Das in Nordkamerun gelegene Hospital Pette konnte insgesamt 165 Betten - besser Liegen - für Patienten anbieten. Täglich haben etwa 100 Arme die Ambulanz aufgesucht, die von der betreuenden Ärztin von morgens bis abends versorgt wurden.
Besonders berührt war Freund Schach davon, dass eine auffallende Vielzahl von Kindern mit schweren Brandwunden zu verzeichnen waren. Die große Anzahl der Brandunfälle war darauf zurückzuführen, dass die Menschen offene Feuerstellen nutzten und somit insbesondere für Kleinkinder die große Gefahr bestand, dass diese sich in einem unbewachten Augenblick Brandwunden zuzogen.
Kinder mit starken Brandnarben gerieten ins soziale Aus. Die Familien haben die verstümmelten und entstellten Unfallopfer isoliert. Die Familien hatten auch nicht die finanziellen Mittel, die Kinder einer Narbenrevision unterziehen zu lassen. Auch bestanden nicht die medizinischen Möglichkeiten, diese Vielzahl von entstellten Kinder zu operieren.

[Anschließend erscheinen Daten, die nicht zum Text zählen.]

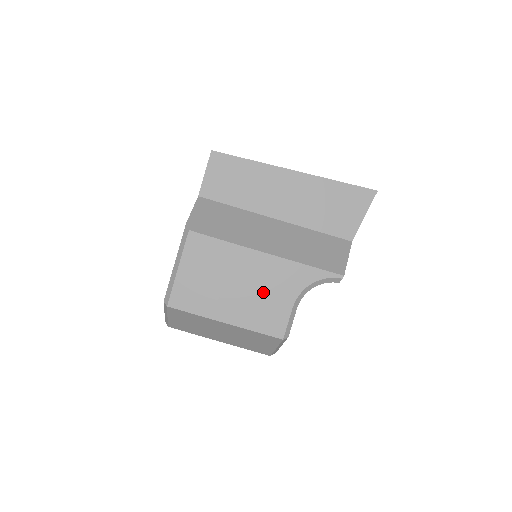
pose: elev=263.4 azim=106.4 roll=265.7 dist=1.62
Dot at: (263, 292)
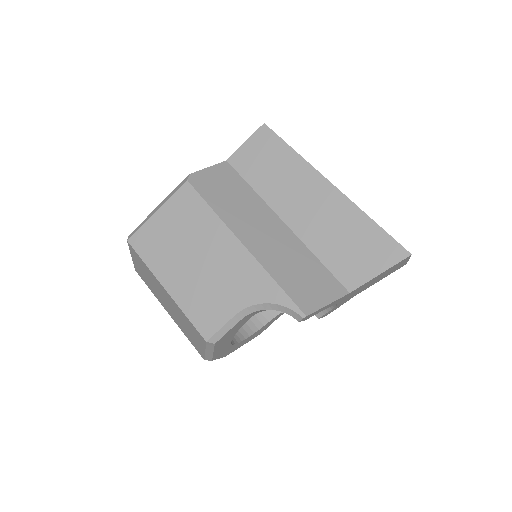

In enger Absprache mit der betreuenden Schweizer Ärztin haben die Rotarier sich aufgemacht, ihr allererstes soziales Projekt zu realisieren - Hilfe für Pette. Neben Sammelaktionen diente insbesondere die Chartfeier dazu, viele der eingeladenen Freunde zu einer kleinen Spende zugunsten Pettes zu veranlassen. So konnte der seinerzeitige Gründungspräsident Heinzelmann mit großer Freude feststellen, dass dieses erste Horber Projekt auf breite Resonanz gestoßen war und ein erheblicher Betrag für die instrumentelle Ausstattung des Krankenhauses in Pette zur Verfügung gestellt werden konnte. Außerdem konnte der dringend notwendige Hauthobel angeschafft werden, welcher Narbenrevisionen und Hautverpflanzungen insbesondere von Brandopfern ermöglichte.
Weil die Horber Rotarier von ihrem Freund Schach auch von den korrupten Verhältnissen  und politisch instabilen und undurchsichtigen Verbindungen gehört hatten, haben sie Mittel und Wege gefunden, diese Spenden ohne jegliche Verwaltungs- oder Transportverluste nach Pette zu transferieren. Rainer Schach hat eine berufliche Auszeit genommen und für die Dauer von einem Monat den Erwerb und die Verwendung der von den Freunden gespendeten finanziellen Mittel in Pette überwacht. Mit großer Freude konnten die Horber Rotarier feststellen, dass ihr allererstes soziales Projekt für die Armen in Pette ein Gewinn war.